During the great upheaval of 1848 he supported the revolutionists in the war between Hungary and Austria, and it was he who executed the order of General Torök to blow up the bridge at Szeged, by which act the advance of the Austrian army was checked. Wounded and taken prisoner, he was confined in a fortress, from which he managed to escape the night before his intended execution. Fleeing to Trieste, he took passage for Ireland and landed at Cork, proceeding thence to Dublin, where he preached by invitation of the congregation. He then went to London, and subsequently was elected minister of the United Congregation at Manchester. This was before the secession which led to the establishment of a Reform congregation in that city.

Chiefly owing to Tobias Theodores (professor of Hebrew at Owens College), Schiller-Szinessy was offered and he accepted the office of minister to the newly formed congregation.

He married Georgiana Eleanor Herbert (1831-1901), who converted to Judaism and took the name Sarah. Their first-born child was Alfred Solomon (born 1863), who, like his father, started as an academic but disappeared and probably died during World War I as war-correspondent, leaving a widow and daughter, Ella Regina (1893-1984), in Hamburg. Subsequent children included Theresa Antonia (1864-1865), Eleanor Amalia (1867-1922), Henrietta Georgiana (1869-1939), and Sydney Herbert (1876-1964).

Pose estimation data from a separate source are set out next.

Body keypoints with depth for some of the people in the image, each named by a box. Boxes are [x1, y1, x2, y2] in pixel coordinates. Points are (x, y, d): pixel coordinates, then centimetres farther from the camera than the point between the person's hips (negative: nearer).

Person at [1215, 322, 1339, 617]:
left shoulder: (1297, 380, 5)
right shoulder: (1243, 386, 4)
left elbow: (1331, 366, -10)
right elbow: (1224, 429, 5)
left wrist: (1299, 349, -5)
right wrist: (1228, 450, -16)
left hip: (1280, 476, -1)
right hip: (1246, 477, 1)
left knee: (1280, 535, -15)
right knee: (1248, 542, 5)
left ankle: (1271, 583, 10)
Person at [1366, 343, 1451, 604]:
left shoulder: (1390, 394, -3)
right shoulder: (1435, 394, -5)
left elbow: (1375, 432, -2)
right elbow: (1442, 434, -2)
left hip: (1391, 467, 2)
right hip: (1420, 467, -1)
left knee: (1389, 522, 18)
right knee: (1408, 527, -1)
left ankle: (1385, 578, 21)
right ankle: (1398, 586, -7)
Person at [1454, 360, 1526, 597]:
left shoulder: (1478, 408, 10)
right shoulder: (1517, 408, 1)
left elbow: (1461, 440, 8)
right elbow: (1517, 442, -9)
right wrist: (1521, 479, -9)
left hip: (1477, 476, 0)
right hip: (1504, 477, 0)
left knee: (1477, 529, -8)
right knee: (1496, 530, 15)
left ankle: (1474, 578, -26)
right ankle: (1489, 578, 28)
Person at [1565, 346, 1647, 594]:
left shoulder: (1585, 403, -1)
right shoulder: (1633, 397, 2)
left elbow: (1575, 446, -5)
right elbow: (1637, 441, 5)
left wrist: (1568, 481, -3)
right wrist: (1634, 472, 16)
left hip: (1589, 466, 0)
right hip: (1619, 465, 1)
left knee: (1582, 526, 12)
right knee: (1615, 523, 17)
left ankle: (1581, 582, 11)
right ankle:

From his position in Manchester he resigned in 1863 and went to Cambridge, where he engaged in teaching, and likewise undertook to examine the Hebrew manuscripts in the Cambridge University Library. The fruit of his labors in the latter direction was his "Catalogue of the Hebrew Manuscripts Preserved in the University Library, Cambridge," Cambridge, 1876. In 1866 he was appointed teacher of Talmud and rabbinical literature, and subsequently reader in rabbinics. In recognition of his services the university conferred upon him the degree of M.A. in 1877. He was the first Jew in either Oxford or Cambridge to be placed on the Electoral Roll.

Among Schiller-Szinessy's contributions to literature may be mentioned an edition of David Ḳimḥi's commentary on the Psalms, book i., and "Massa ba'Arab," Romanelli's travels in Morocco toward the end of the eighteenth century.

His burial place is in Ipswich, Suffolk, in the "Old Jewish Cemetery".